September 14, 2012 23:53
I wonder if Patrick Henessey reflected on how patronizing he
appears posing for the picture with his hand and arm resting on
Qiam's shoulder. It's ironic that the picture should contradict his
ostensible message of cultural sensitivity.
In Response

by: End the War from: Here
September 16, 2012 23:15
NATO is pretending that this is about cultural misunderstandings. A more obvious cause is the thousands of civilians killed by NATO (at the very least 3,000 to date by UN figures), the occupation of the country by US/NATO for 10+ years and the interference by the west in Afghanistan over a much longer period. Some of the comments above show the ignorance and racism of many Americans / Westerners. I do not support the Taliban or Al-Qeda - equally I do not support imperialist invasions of countries dressed up as human rights missions.
In Response

by: bill from: finland
September 18, 2012 18:48
define civilians please.
according to the Taleban they are all civilians when it suits them. However there can be no doubt that the people who are killed by the Taleban and their suicide children are definitely civilians. They are very often killed for simply standing up to the Taleban, or being perceived as assisting the ISAF forces.
Most people in Afghanistan who can speak freely are very worried about the ISAF leaving their country, especialy the women.
Remember also that they have an elected government, not a perfect government but a freely elected one which includes women.

by: Michael Kerjman
September 17, 2012 12:25
To my personal acquaintance with, even barracks might tell of the personnel’s national belonging-if in this case Afghan soldiers have been allowed in.

However, the Coalition Force boys are steadily being murdered by local recruits not because of a manhood-linked jealousy.

by: Anonymous
September 18, 2012 04:05
"In a deeply religious and conservative country with an instilled culture of honor and pride" oh...oh ok i must have misunderstood the definition of honor and pride cause i thought using lines of women as human shields was quite the opposite. my mistake.

by: Dan Thrapp from: Columbus Ohio
September 18, 2012 07:27
They don't need training they have had centuries of war and killings. Its a little more than naive to be giving them weapons.

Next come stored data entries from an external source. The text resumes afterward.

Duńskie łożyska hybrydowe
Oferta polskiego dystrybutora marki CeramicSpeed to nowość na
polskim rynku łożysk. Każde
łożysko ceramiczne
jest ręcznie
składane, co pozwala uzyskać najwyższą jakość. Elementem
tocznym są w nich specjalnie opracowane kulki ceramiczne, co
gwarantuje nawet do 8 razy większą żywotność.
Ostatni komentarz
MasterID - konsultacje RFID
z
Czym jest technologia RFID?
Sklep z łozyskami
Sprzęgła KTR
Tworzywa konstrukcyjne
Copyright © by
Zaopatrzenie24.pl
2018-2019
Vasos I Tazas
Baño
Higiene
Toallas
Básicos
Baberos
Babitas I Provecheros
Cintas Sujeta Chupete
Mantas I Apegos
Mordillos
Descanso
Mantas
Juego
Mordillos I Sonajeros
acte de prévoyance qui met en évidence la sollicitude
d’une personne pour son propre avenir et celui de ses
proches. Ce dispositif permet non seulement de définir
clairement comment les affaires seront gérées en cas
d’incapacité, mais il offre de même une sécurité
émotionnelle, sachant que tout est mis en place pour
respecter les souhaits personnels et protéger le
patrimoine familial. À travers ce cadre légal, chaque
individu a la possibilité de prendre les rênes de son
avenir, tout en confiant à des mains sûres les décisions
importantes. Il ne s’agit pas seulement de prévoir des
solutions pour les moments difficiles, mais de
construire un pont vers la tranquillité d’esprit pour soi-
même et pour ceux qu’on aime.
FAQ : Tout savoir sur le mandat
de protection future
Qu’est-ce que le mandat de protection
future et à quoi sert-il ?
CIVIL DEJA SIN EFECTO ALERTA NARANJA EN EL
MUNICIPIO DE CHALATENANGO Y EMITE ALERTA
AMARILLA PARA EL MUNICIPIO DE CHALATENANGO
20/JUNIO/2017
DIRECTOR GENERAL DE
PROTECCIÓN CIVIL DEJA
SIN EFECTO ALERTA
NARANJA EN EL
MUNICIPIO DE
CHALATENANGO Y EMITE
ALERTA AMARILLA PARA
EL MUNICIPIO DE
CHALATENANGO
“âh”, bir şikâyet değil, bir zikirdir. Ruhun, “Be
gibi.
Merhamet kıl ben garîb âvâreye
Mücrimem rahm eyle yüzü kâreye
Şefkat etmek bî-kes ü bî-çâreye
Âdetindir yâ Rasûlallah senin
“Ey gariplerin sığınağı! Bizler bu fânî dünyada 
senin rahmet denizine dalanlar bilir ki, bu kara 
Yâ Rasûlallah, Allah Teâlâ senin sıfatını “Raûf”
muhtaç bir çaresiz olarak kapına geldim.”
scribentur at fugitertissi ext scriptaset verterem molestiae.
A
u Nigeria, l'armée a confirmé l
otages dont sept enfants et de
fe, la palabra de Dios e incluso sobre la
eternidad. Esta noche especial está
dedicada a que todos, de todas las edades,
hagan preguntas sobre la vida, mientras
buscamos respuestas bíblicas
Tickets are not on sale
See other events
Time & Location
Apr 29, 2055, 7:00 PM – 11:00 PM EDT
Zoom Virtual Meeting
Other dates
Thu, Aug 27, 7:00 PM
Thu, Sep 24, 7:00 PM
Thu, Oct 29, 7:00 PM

Only allow them weapons after the last troops are gone! Let me carry sticks and bubble gum!

The biggest mistake is not teaching them they lost the war. They have little to say or input on all matters. Be skillful in education teaching them reasoning and problem solving to abandon Islam.

Surprising after a real war like WWII these problems did not exit. I wonder why? Massive punishment with massive destruction equals massive compliance!
In Response

by: William from: Aragon
September 18, 2012 23:51
But Dan, they haven't lost the war. ISAF will be retreating out of this country by the close of 2014, and although the White House and Pentagon will gibber about "withdrawal with honor" the rest of the world can see it for what it is, even if American citizens cannot.

This piece of military adventurism will end with much the same result as Iraq i.e. 10 years of the non-achievement of policy objectives, an unacceptable number of dead, and with global adversaries enjoying a decade of strengthening their positions and influence while the US position has steadily weakened. Do you think that the US is now stronger than it was a decade ago? You have an election coming up shortly - ponder my comments well.

by: Mike from: Virginia
September 26, 2012 18:25
Um, if the problem is "cultural misunderstandings," why is NATO stepping up the vetting process to keep the Taliban out?

The ANA guys are always asking to see pics of girlfriends and wives (been there, done that) and if they are asked to return the favor, the only thing you'll see is a burqa anyway.